__To do__:
Only those lines running from the line that contains "right ear: (285, 197)" through the end of the material are to be written out, each exactly as shown.
===== Given information =====
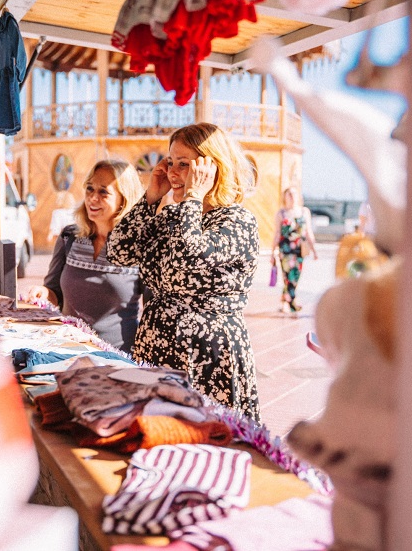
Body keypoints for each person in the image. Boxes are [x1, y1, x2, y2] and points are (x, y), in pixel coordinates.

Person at [107, 122, 262, 422]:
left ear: (212, 168)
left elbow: (187, 260)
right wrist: (150, 199)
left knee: (205, 439)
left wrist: (193, 197)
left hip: (207, 356)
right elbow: (119, 251)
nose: (173, 173)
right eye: (170, 162)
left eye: (184, 164)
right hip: (158, 347)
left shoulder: (238, 221)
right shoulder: (173, 216)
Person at [27, 160, 145, 353]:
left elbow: (153, 311)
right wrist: (43, 293)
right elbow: (54, 292)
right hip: (66, 352)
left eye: (103, 192)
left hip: (118, 357)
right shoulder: (69, 237)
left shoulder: (140, 247)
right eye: (90, 189)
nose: (92, 198)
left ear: (124, 199)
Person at [272, 186, 318, 314]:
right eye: (289, 194)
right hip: (285, 250)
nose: (292, 197)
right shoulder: (281, 213)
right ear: (285, 197)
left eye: (294, 194)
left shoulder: (304, 212)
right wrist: (273, 252)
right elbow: (277, 233)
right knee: (288, 276)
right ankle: (292, 303)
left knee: (296, 276)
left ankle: (284, 300)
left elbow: (308, 232)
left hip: (299, 249)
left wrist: (314, 250)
=====
__The completed task__:
right ear: (285, 197)
left eye: (294, 194)
left shoulder: (304, 212)
right wrist: (273, 252)
right elbow: (277, 233)
right knee: (288, 276)
right ankle: (292, 303)
left knee: (296, 276)
left ankle: (284, 300)
left elbow: (308, 232)
left hip: (299, 249)
left wrist: (314, 250)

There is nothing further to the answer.